I waited until I heard him drive away.

The telephone table had a single drawer in it, a few inches high. Fitcher had glanced at the table, and now, in the silent house, it seemed to beckon me too. I had a prickling feeling, a kind of presentiment, that if I took hold of the brass knob and pulled it open and looked inside, there would be no going back.

Slowly I slid it toward me. The drawer was empty except for an iron ring bristling with keys of many sizes and shapes. They made a sound like splintering glass when I lifted them out.

Ahead of me doorways disappeared in the gloom.

I’d taken only a few steps when I felt something hard, like a pebble, in the toe of the left slipper. I turned the shoe upside down; a tiny ball fell out and rolled glinting across the floor.

My hand shook as I picked it up: it was a blue glass bead from Maya’s dress.

I ran down the hall, the keys in my fist. The first door I unlocked led to a study, wallpapered with moldering books. No sign of them. Then a dining room, glasses on a sideboard, a table feathered with dust. Nothing. Desperate, I kept opening doors: a sitting room with a horn chandelier, a moth-eaten billiard table, cold tiled bathrooms, and a large bedroom, mosquito netting a ghost over the bed. But no matter how many rooms I went into, no matter how many keys I tried, I could find no other trace of my sister and Gayatri.

At the end of the hallway waited one last door, plain and narrow.

As I hurried toward it, something rumbled in the distance. Thunder? I listened hard for the sound of Fitcher’s car. One heartbeat, two, three—nothing but rain in the hills.

I twisted the knob on the narrow door, but it didn’t open. Locked. There were a dozen keys I hadn’t used yet; I chose one and tried to fit it to the lock. Too big. I tried another one, smaller, and that too wasn’t even close. One after another I tried the keys, and none were right.

I was running out of time.

Frustrated, I stooped to look at the keyhole.
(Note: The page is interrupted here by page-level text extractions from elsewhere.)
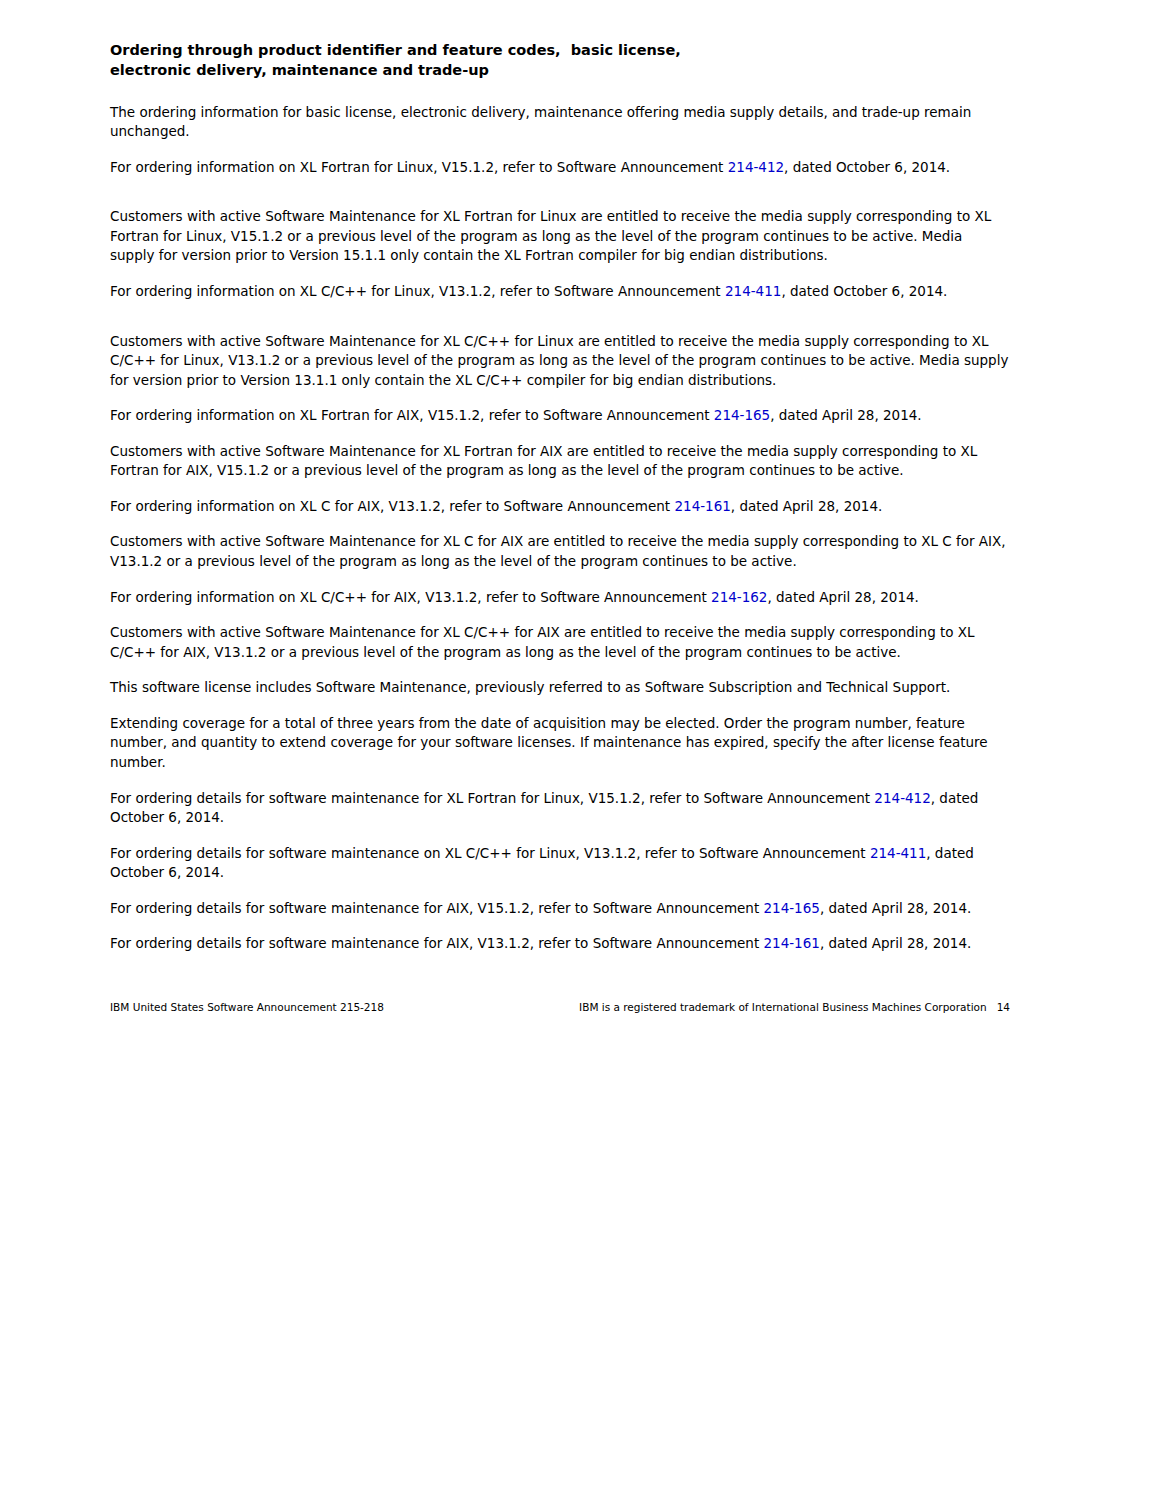Ordering through product identifier and feature codes, basic license,
electronic delivery, maintenance and trade-up
The ordering information for basic license, electronic delivery, maintenance offering media supply details, and trade-up remain unchanged.
For ordering information on XL Fortran for Linux, V15.1.2, refer to Software Announcement 214-412, dated October 6, 2014.
Customers with active Software Maintenance for XL Fortran for Linux are entitled to receive the media supply corresponding to XL Fortran for Linux, V15.1.2 or a previous level of the program as long as the level of the program continues to be active. Media supply for version prior to Version 15.1.1 only contain the XL Fortran compiler for big endian distributions.
For ordering information on XL C/C++ for Linux, V13.1.2, refer to Software Announcement 214-411, dated October 6, 2014.
Customers with active Software Maintenance for XL C/C++ for Linux are entitled to receive the media supply corresponding to XL C/C++ for Linux, V13.1.2 or a previous level of the program as long as the level of the program continues to be active. Media supply for version prior to Version 13.1.1 only contain the XL C/C++ compiler for big endian distributions.
For ordering information on XL Fortran for AIX, V15.1.2, refer to Software Announcement 214-165, dated April 28, 2014.
Customers with active Software Maintenance for XL Fortran for AIX are entitled to receive the media supply corresponding to XL Fortran for AIX, V15.1.2 or a previous level of the program as long as the level of the program continues to be active.
For ordering information on XL C for AIX, V13.1.2, refer to Software Announcement 214-161, dated April 28, 2014.
Customers with active Software Maintenance for XL C for AIX are entitled to receive the media supply corresponding to XL C for AIX, V13.1.2 or a previous level of the program as long as the level of the program continues to be active.
For ordering information on XL C/C++ for AIX, V13.1.2, refer to Software Announcement 214-162, dated April 28, 2014.
Customers with active Software Maintenance for XL C/C++ for AIX are entitled to receive the media supply corresponding to XL C/C++ for AIX, V13.1.2 or a previous level of the program as long as the level of the program continues to be active.
This software license includes Software Maintenance, previously referred to as Software Subscription and Technical Support.
Extending coverage for a total of three years from the date of acquisition may be elected. Order the program number, feature number, and quantity to extend coverage for your software licenses. If maintenance has expired, specify the after license feature number.
For ordering details for software maintenance for XL Fortran for Linux, V15.1.2, refer to Software Announcement 214-412, dated October 6, 2014.
For ordering details for software maintenance on XL C/C++ for Linux, V13.1.2, refer to Software Announcement 214-411, dated October 6, 2014.
For ordering details for software maintenance for AIX, V15.1.2, refer to Software Announcement 214-165, dated April 28, 2014.
For ordering details for software maintenance for AIX, V13.1.2, refer to Software Announcement 214-161, dated April 28, 2014.
IBM United States Software Announcement 215-218 IBM is a registered trademark of International Business Machines Corporation14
It was tiny, curved like a fingernail clipping, so small it could only be unlocked by the tiniest of keys. I fumbled with the ring until I found it: tarnished silver, no longer than the first joint of my little finger. As I held it, the key burned cold against my palm. Now or never.

As soon as I fit the silver key into place, the door creaked open. The smell I’d noticed in the front hall snaked out, sharp and sickening.